_Texto para leitura_:
• • • • •

Waymo afasta críticas no Senado dos EUA sobre apoio remoto a robotáxis a partir das Filipinas
A Waymo respondeu às preocupações levantadas por legisladores norte-americanos sobre a utilização de equipas no estrangeiro no apoio operacional aos seus robotáxis nos Estados Unidos, após virem a público detalhes sobre centros de assistência remota nas Filipinas.
Quatro centros de apoio e cerca de 70 colaboradores em simultâneo
Numa audição no Senado, o diretor de segurança (chief safety officer) da Waymo, Maurício Peña, indicou que a empresa opera quatro centros de assistência remota: dois localizados nas Filipinas e outros dois em território norte-americano, no Arizona e no Michigan. Segundo o responsável, estes centros podem envolver, ao mesmo tempo, aproximadamente 70 trabalhadores.
Empresa garante que equipas no estrangeiro não “conduzem” os veículos
A Waymo sublinhou que os colaboradores fora dos EUA não controlam os carros à distância. De acordo com a empresa, a intervenção humana só acontece quando o próprio veículo solicita apoio, por exemplo perante uma situação considerada ambígua pelo sistema.
Nesses casos, os operadores limitam-se a fornecer recomendações. A decisão final, acrescenta a Waymo, permanece com o sistema autónomo Waymo Driver, que pode rejeitar qualquer sugestão dada por um operador.
Capacidade de movimentação remota limitada a equipa dos EUA e a 3 km/h
A empresa esclareceu ainda que a única funcionalidade que permite forçar remotamente o veículo a deslocar-se até 2 milhas por hora (cerca de 3 km/h), para libertar uma faixa de rodagem, está reservada à equipa norte-americana de resposta a incidentes.
A Waymo afirmou que, fora de cenários de treino, essa função não foi utilizada.
Senadores apontam riscos de segurança, ciberproteção e deslocalização de empregos
Os senadores Ed Markey e Buddy Carter manifestaram inquietação quanto a potenciais impactos na segurança rodoviária e na cibersegurança, além do risco de transferência de postos de trabalho para fora dos EUA.
Em resposta, a Waymo indicou que todos os operadores têm de possuir carta de condução para veículos ligeiros de passageiros ou carrinhas e estão sujeitos a verificação de infrações ao código da estrada.
Debate sobre responsabilidades ganha peso com a expansão da condução autónoma
Com o crescimento dos veículos elétricos urbanos e dos serviços de mobilidade autónoma, o tema da distribuição de responsabilidades entre o software e a intervenção humana tornou-se um dos pontos centrais para reguladores e decisores políticos, num setor em rápida evolução.

• • • • •

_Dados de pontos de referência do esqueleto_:
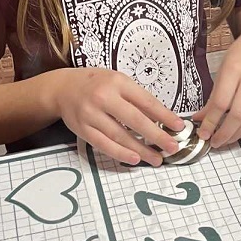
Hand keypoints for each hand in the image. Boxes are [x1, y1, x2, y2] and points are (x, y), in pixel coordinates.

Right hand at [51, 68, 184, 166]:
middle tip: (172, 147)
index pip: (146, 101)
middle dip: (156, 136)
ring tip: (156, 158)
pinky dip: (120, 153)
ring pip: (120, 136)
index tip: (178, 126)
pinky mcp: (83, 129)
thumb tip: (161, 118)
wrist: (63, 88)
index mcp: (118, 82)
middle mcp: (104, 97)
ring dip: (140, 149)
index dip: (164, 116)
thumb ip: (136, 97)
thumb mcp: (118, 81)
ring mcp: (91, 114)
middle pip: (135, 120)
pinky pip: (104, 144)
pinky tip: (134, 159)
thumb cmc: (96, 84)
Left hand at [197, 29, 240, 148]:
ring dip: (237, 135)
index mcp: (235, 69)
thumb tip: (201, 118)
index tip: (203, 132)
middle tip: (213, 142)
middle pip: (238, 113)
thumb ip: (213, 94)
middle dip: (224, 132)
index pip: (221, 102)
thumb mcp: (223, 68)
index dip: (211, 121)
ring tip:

• • • • •

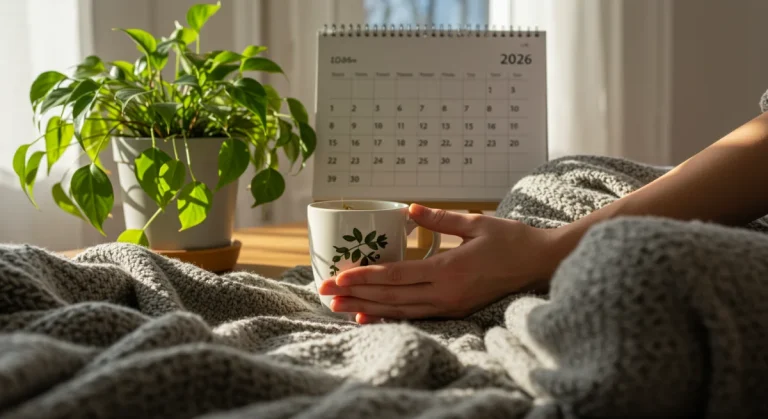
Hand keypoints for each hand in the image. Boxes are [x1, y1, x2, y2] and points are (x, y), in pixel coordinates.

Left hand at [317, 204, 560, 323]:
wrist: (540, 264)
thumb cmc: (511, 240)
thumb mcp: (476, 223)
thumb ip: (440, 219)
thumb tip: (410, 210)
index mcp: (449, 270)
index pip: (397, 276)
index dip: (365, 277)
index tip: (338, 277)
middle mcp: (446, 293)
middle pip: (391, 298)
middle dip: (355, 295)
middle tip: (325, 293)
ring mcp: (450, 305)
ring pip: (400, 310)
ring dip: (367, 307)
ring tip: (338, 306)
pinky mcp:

• • • • •

_Instruções_: De acordo com o texto sobre a Waymo, em que estados norte-americanos ficam os dois centros de assistência remota localizados nos EUA?

_Resposta do exercício_: No Arizona e no Michigan.